Navigability Bill Gets Hearing, Questions
AB599/SB506 would impact across Wisconsin, though written for a single project, and some legislators question if it’s needed
December 4, 2017
By Wisconsin Lakes staff
Tuesday, November 28 proved to be a busy day in the Capitol as both Senate and Assembly committees held public hearings on a bill that would restrict the WI Dept of Natural Resources’s ability to declare some impoundments navigable.
The bill, AB599 in the Assembly and SB506 in the Senate, would restrict the DNR from declaring navigable an impoundment of a stream or portion of a stream that was previously declared non-navigable and is part of an environmental restoration effort. The impoundment would also be exempt from many environmental protections including Ch 30 regulations on placement of structures, deposits, and dredging of navigable waters, shoreland zoning, wetland zoning, stormwater management zoning, and construction site erosion control.
What was presumed prior to the hearing became explicit upon testimony – the bill was largely written at the behest of a single constituent to benefit a single project, though the bill’s authors conceded it would have statewide impact. Ignoring questions of constitutionality (the bill may run afoul of Wisconsin’s public trust doctrine) and the rights of downstream property owners, the authors asserted the need for certainty for private landowners to be willing to personally fund restoration projects if they desired to deny public access to the restored waters.
Wisconsin Lakes testified against the proposal, objecting not only on constitutional grounds, but also to the statewide application of a fix for a specific citizen, and to the potential harm to downstream waters and property owners on those waters.
The project for which the bill is designed to help is in itself a commendable one. The landowner is restoring the impoundment and intends to open it to disabled veterans in need of the quiet and solace that time on and near water can provide, an idea supported by the #BlueMind movement discussed by Dr. Wallace J. Nichols last April at the Lakes Partnership Convention. One major concern expressed by the veterans at the hearings was the need for private space, and there is worry that a navigable declaration would allow anglers to travel up the stream to the impoundment, which the landowner also manages as a walleye farm to provide stock for fishing. Public intrusion on the lake could decimate that stock and destroy the solace of the area for veterans, proponents of the bill argued.

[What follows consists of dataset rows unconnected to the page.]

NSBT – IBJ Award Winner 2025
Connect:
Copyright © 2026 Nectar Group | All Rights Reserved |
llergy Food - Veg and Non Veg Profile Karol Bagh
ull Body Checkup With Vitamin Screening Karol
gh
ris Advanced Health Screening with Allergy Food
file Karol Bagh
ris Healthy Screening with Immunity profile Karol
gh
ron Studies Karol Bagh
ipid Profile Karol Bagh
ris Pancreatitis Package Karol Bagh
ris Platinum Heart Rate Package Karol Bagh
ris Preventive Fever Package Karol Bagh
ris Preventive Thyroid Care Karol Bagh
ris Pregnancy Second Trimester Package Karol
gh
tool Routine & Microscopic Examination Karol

Wisconsin Lakes applauded the efforts to create this space on the water for veterans, but believes that the landowner and the Dept. of Natural Resources, who has not yet even declared the stream in question navigable, should be able to work out an agreement sufficient to allow the program to continue, without the need for a bill of statewide application that leaves numerous questions unanswered and invites countless unintended consequences. Indeed, several lawmakers at the hearings questioned the need for a bill when DNR testified that there is no current plan to change this particular navigability determination.
Neither committee, as of the time of writing, had scheduled votes on the bill, a necessary step before the measure can be voted on by the full Legislature. Wisconsin Lakes continues to monitor the legislation.